A proposta, encaminhada ao Congresso Nacional para análise prioritária, pretende corrigir uma dificuldade histórica que exigia pagamentos antecipados elevados, dificultando a regularização fundiária das famílias rurais. Com a mudança, os beneficiários poderão receber primeiro o título de propriedade e realizar o pagamento posteriormente, com condições mais acessíveis e prazos ampliados.

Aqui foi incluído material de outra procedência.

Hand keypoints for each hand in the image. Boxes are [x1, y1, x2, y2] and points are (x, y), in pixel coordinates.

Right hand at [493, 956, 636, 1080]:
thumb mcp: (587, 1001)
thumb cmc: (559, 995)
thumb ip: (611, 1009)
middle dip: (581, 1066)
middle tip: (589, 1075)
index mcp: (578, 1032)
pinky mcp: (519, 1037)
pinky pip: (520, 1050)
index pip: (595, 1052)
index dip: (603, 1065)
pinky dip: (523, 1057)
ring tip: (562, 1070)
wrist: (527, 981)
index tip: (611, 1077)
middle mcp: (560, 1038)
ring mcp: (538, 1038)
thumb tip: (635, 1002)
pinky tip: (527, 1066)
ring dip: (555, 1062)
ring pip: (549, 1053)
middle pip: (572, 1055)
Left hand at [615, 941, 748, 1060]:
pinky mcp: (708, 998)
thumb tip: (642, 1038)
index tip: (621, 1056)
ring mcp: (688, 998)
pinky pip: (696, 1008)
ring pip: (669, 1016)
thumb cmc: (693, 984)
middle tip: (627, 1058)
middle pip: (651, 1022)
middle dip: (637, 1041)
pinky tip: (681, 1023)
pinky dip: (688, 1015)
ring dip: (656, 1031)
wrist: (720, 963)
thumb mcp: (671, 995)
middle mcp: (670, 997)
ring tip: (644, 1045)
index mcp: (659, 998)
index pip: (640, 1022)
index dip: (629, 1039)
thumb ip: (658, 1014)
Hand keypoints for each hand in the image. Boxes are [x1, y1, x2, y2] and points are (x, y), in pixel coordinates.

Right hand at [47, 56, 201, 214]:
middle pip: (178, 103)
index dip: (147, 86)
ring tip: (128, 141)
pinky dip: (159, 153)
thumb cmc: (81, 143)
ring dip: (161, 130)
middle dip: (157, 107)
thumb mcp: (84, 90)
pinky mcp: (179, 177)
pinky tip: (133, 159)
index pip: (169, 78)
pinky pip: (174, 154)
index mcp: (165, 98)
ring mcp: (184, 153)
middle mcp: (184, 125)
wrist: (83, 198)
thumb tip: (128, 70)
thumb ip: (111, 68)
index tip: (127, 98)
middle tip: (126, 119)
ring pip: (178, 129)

Francisco Ruiz Díaz, presidente do Instituto de Desenvolvimento Rural e da Terra (Indert), explicou que o projeto elimina o pagamento inicial para a titulação, transferindo-o para um prazo posterior. Isso permitirá que os produtores invistam primeiro em suas propriedades e gerem renda antes de quitar o valor devido. Além disso, os prazos para pagamento serão estendidos para até 20 anos para homens e 30 anos para mulheres, conforme o mandato constitucional de facilitar o acesso à terra.
O ministro da Agricultura e Pecuária, Carlos Giménez, destacou que a medida é uma ferramenta fundamental para o desenvolvimento do setor produtivo, superando limitações históricas e fortalecendo a confiança entre o Estado e as organizações campesinas. Representantes do setor rural consideraram a iniciativa um avanço histórico, que garantirá a segurança jurídica, a produção e a soberania alimentar para milhares de famílias que terão pela primeira vez a propriedade formal de suas terras.
Com o apoio do Congresso Nacional, o projeto integra uma política pública voltada para ordenar a posse da terra e gerar oportunidades reais para o desenvolvimento rural sustentável no Paraguai.